Click the star to add/remove an item to/from your individual schedule.
You need to be logged in to avail of this functionality.

P15


Values of time, times of value 
Convenors:
Michael Edwards (University of Sydney)
Nikita Simpson (SOAS)
Send message to Convenors
Discussant:
Karen Sykes (University of Manchester)
Formats:
Panels
Location:
Evolution (C201), R.N Robertson Building
Sessions:
Tuesday 3 December, -, -
Time zone: Australia/Sydney

Short Abstract:

This panel explores the relationship between values and time by drawing ethnographic attention to multiple ways in which values are realised, reformulated, or resisted through people's experience and reckoning of time.

Long Abstract:

Recent years have seen anthropologists devote increasing attention to time (Ssorin-Chaikov 2017) and value (Robbins 2013).
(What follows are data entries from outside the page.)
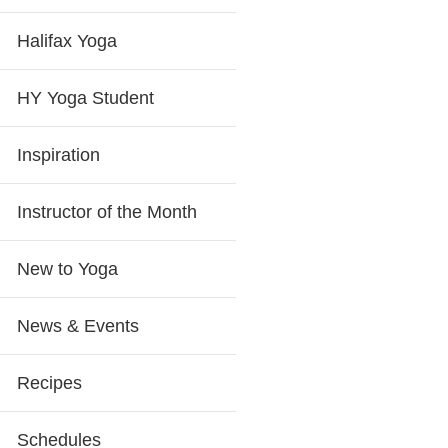
Halifax Yoga
HY Yoga Student
Inspiration
Instructor of the Month
New to Yoga
News & Events
Recipes
Schedules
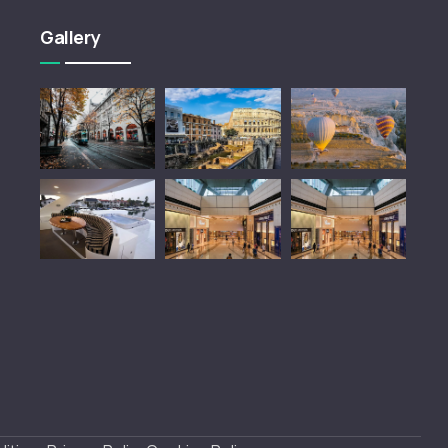
Gallery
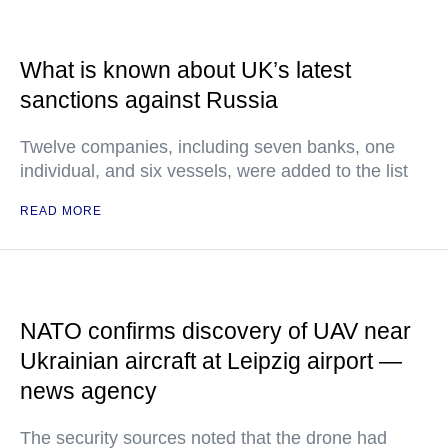
What is known about UK’s latest
sanctions against Russia
Twelve companies, including seven banks, one
individual, and six vessels, were added to the list
READ MORE
NATO confirms discovery of UAV near
Ukrainian aircraft at Leipzig airport —
news agency
The security sources noted that the drone had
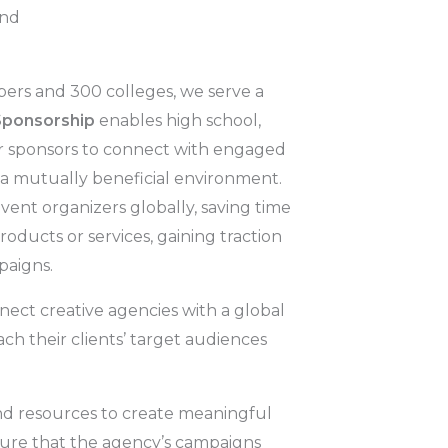
and
ers and 300 colleges, we serve a
Sponsorship
enables high school,
for sponsors to connect with engaged
 a mutually beneficial environment.
vent organizers globally, saving time
oducts or services, gaining traction
paigns.
nect creative agencies with a global
h their clients’ target audiences
nd resources to create meaningful
sure that the agency’s campaigns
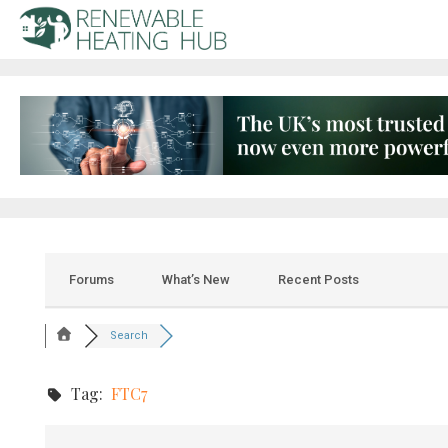
Forums
What’s New
Recent Posts
Search
Tag:
FTC7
However, notwithstanding some notable exceptions (e.g. Bear 2017; Harms 2011; Ringel and Morosanu 2016), there has yet to be a sustained effort to think through these two concepts together. Attending to the relationship between time and value, this panel explores how ethnographic attention to the ways in which people represent, narrate, and experience time might offer insights into how they evaluate their moral worlds and aspire to actualise or resist certain values. We invite papers that respond to questions about both how time is valued, and how values are represented in time. Why, for instance, and through what technologies, are some temporalities and forms of temporal reckoning invested with ethical and political significance? What might attention to material 'time-maps' (Gell 2001) or 'time-scapes' (May and Thrift 2001) tell us about how people navigate diverse, and sometimes conflicting, systems of value? How might processes of 'time tricking' - whereby people 'attempt to modify, manage, bend, distort, speed up or slow down' time (Ringel 2016: 17) - be linked to the realisation or resistance of particular values? How are individual and collective evaluations of moral life-worlds rendered in temporal idioms of decline, stasis, and renewal? What does the marginalisation of certain temporalities tell us about hegemonic evaluations of labour, identity, and belief? How, finally, are anthropology's values realised and frustrated through the temporalities of a disciplinary practice involving fieldwork, writing, publishing, and teaching?